Now, through the wonder of modern communication, Edge has returned with a real vinyl album and a sound that is still looking ahead. The songs are an intriguing mix of what Todd Rundgren might sound like now if he’d never discovered a synthesizer, or if Steely Dan hadn’t gone to Bard College but instead, maybe, the University of Pennsylvania. These four are completely accomplished musicians, who like to bend the rules just enough to make them their own. Still, they can stay inside the parameters of ’70s rock so the scent of sweet nostalgia is never far from the turntable.
It’s a beautiful world when old friends stay good friends, and even better when they continue growing as musicians who enjoy each other’s company.

Bill Bentley
Americana Highways.org

richard x. heyman
As a Baby Boomer, I never use the "a" word, but I have to make an exception here. "Keep Me Around" by Edge is AWESOME. First, the production is so sonically inviting that it draws the listener into its aural soundscape. Each instrument has its own space and speaks with a clarity that is rarely heard these days. The album alternates between guitarist Bob Windbiel's gorgeous instrumentals,
filled with chords I don't even know the names of, and keyboardist Lee Feldman's completely original and brilliant songcraft.

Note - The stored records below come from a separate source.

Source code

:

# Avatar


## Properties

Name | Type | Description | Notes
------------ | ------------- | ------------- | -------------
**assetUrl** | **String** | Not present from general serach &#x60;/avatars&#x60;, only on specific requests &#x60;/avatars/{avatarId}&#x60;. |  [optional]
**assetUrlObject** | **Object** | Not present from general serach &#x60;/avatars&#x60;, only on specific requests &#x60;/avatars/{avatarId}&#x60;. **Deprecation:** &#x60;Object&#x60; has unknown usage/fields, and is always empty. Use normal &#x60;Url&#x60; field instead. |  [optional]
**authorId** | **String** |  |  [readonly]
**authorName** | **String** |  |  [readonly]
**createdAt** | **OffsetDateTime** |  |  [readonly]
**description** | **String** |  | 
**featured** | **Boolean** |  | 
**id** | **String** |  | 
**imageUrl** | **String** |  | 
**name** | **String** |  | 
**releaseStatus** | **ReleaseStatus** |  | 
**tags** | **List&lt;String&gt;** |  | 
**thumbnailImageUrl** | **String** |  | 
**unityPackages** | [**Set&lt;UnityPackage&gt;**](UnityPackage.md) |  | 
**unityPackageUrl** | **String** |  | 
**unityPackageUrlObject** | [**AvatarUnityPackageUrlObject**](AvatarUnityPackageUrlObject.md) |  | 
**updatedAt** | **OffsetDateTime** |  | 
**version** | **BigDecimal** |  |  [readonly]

I can't help but think of John and Paul battling it out on "Revolver." Yet the two diverse styles complement each other to form a perfect union.
Highly recommended.

Richard X. Heyman

Jazz 90.1 Rochester
The four members of EDGE have been playing together since 1973, so it makes sense that they’d deliver attractive, sweet, touching-to-upbeat melodies with a positive retro vibe. Interspersed with the instrumentals are clever, quirky, oh-so-youthful vocals from keyboardist Lee Feldman.
Their debut album KEEP ME AROUND does a catchy job of visiting the 70s without living in them.

Chuck Ingersoll
Jazz 90.1 Rochester

Making music is a rewarding life's calling.
Making music with lifelong friends takes it to a whole 'nother level.